Does my new body define me? Is this how it will be from now on? I've never believed that expression, "you're never as fat as you think you were," until now. I keep picking up my "normal," size clothes and wondering why on earth they don't fit, why on earth they make me cry, why on earth I care sooo much! 

They say (all the well- wishers that is) to look at your beautiful new baby and it just won't matter. And in the middle of the night, feeding him after 2 hours of sleep, in the dark, this is so true, and a beautiful feeling of love and acceptance. However, when dawn comes... and lights up the fat rolls and the steak red scar and the cellulite (I was one of the lucky ones who never had this until my first pregnancy), my acceptance transforms into sickening disgust, as though Dumbledore the wizard has cast an entrapment spell upon me, into my own carcass. 

I consider how crazily egotistical this is of me and often find myself daydreaming (during little ones' naps) about what I felt about my body and myself whilst I was growing up, whilst I actually was chubby. It was only in my late 20s that I felt I'd attained my idea of "the dream body."  But was I happy? Honestly? I couldn't decide if I was happy because I was so bloody hungry. Like, all the time. I think we all craft ourselves, our personalities at school age, I had lots of interests and hobbies. I hadn't learnt to be the thing I thought I wanted to be and there's great freedom in that innocence. I suppose once I moved out of the family home I realised I could make my diet and lifestyle as I wanted to without comment or judgement from home life influencers. I've always strived for independence and always found help really hard to accept. So the kindness of the family home and being fed well etc was a struggle (woh is me and my third world problems, body image is my ugly, guilty indulgence).

Currently, at 5 months post partum, I consider what makes me "me,"0 often. I like to write, to act dramatically in front of my baby (previously in front of siblings and cousins), to create stories in my head and to be peaceful and still but then also to be noisy and bouncy. 

It's a pretty humbling experience having a baby, not least because it throws any sense of body ego straight out of the window and leaves behind the most challenging and raw display of visual merchandising in its place. 
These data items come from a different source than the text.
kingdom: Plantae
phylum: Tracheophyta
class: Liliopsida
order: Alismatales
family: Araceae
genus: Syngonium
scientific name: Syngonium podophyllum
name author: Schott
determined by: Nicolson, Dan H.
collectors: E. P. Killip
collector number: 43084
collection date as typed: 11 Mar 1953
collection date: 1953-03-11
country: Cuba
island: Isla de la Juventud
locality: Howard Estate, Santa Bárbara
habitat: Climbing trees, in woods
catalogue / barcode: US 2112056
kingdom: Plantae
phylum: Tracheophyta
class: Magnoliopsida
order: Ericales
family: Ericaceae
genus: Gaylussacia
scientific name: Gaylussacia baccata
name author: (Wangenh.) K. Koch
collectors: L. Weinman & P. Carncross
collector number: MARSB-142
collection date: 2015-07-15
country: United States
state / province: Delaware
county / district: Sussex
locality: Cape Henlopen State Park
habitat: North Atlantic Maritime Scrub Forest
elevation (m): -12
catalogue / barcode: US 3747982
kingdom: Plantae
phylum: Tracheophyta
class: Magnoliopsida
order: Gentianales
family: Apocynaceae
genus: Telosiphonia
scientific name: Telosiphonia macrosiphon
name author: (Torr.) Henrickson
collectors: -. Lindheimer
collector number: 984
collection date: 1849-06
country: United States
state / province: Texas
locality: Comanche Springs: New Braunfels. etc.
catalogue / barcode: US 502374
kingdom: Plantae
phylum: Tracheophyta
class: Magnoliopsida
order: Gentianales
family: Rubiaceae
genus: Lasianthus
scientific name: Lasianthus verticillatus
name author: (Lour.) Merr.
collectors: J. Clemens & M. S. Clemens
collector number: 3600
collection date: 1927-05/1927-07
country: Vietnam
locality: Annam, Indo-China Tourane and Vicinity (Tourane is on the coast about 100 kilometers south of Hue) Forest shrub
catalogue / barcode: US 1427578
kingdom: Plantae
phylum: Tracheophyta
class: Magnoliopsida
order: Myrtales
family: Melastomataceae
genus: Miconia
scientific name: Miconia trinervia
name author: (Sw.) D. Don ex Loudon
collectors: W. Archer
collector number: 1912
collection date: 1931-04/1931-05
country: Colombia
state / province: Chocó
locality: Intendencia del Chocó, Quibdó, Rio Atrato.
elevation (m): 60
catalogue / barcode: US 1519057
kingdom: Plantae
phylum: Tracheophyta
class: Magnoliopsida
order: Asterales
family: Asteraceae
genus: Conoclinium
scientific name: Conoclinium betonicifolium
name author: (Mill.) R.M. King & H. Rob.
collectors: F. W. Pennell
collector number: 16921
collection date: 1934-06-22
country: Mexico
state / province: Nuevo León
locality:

The people who have helped me through the whole thing, and continue to provide unquestionable support are (though not exclusively) the other mums I've met. There's a plethora of groups, and free groups at that, to join once you've had a baby, and they are worth their weight in baby poop! From children's centres to sling libraries (fantastic inventions and also the first place I ever discovered salted caramel doughnuts... Do it!), to singing nursery rhymes at my local library once a week. Each activity gets you moving, makes you leave the house, not only important for your own sanity but huge for babies social development too. And amongst these groups, you find pure gem stones of women. Talk to them! Talk to everyone. Because whether you like them or not all conversations lead to new thoughts and perspectives, and developing a sense of self during early motherhood is a must. It also helps to keep your focus on what's actually important and not solely obsess about body image.